Extrait du document:
★ ★ ★ ★
Finalement, il y a aussi un risque d'abandonner
le projet de réformer le mode de scrutin. Le besoin a été démontré, les acteurs de tous les milieux la
réclament. Maintenant, il faut s'entendre sur ses modalités, mais la réforme
doit aller de l'avant, et elle ne peut se faire sans tenir compte des
nombreuses contributions des parties prenantes qui se sont présentées devant
vous, membres de la Commission des institutions, pour éclairer vos travaux.
Alors, nous formulons le souhait que la présente réforme transcende les
intérêts partisans, nous savons que les parlementaires en sont capables, et que
les résultats de vos travaux jettent les bases d'une réforme du mode de
scrutin, celle qui est tant attendue. Je vous remercie de votre attention.
Le Président (M.
Bachand) : Merci infiniment. Mme la ministre, s'il vous plaît.
★ ★ ★ ★
Bloc de données:

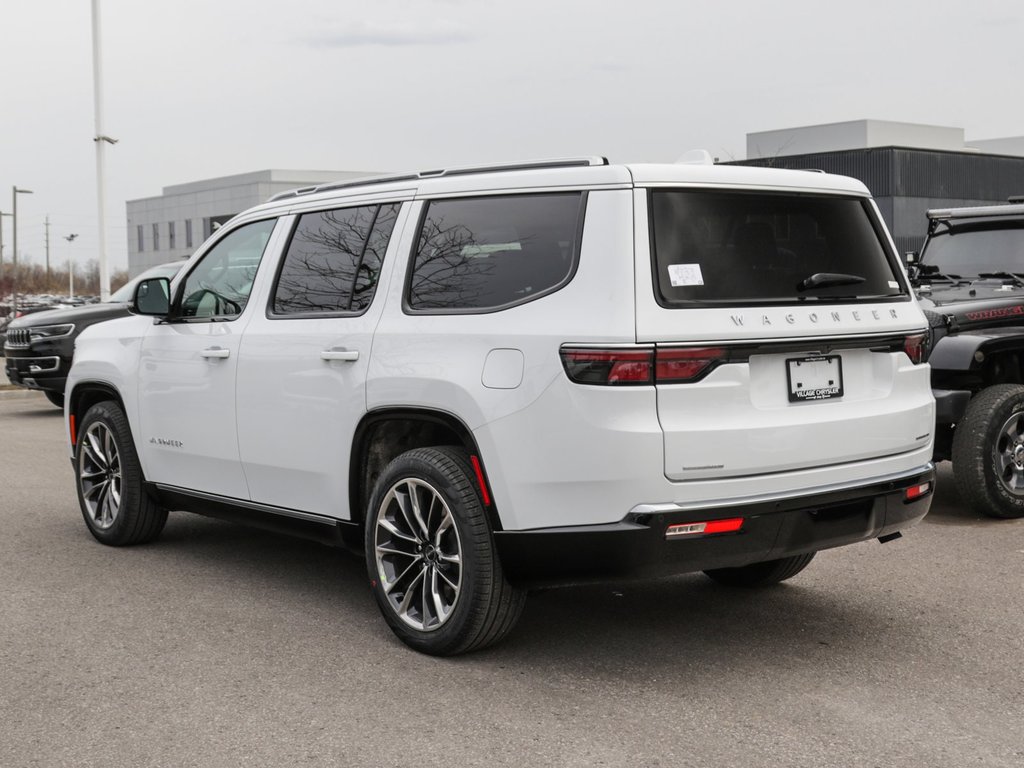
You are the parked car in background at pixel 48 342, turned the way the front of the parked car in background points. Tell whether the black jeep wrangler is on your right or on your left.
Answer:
★ ★ ★ ★
Présentation de l'exercice: Pouvez-vous transcrire fidèlement le passage de l'extrait sur la réforme du mode de scrutin qui commence aux mots « Finalement, il y » et s'arrête après « éclairer vos travaux. » ?

Solution de l'exercice:
Finalement, il y a aussi un risque d'abandonner
le projet de réformer le mode de scrutin. Le besoin a été démontré, les acteurs de tous les milieux la
réclament. Maintenant, il faut s'entendre sur ses modalités, mais la réforme
doit aller de l'avant, et elle ne peut se faire sans tenir compte des
nombreuses contributions des parties prenantes qui se sont présentées devant
vous, membres de la Commission des institutions, pour éclairer vos travaux.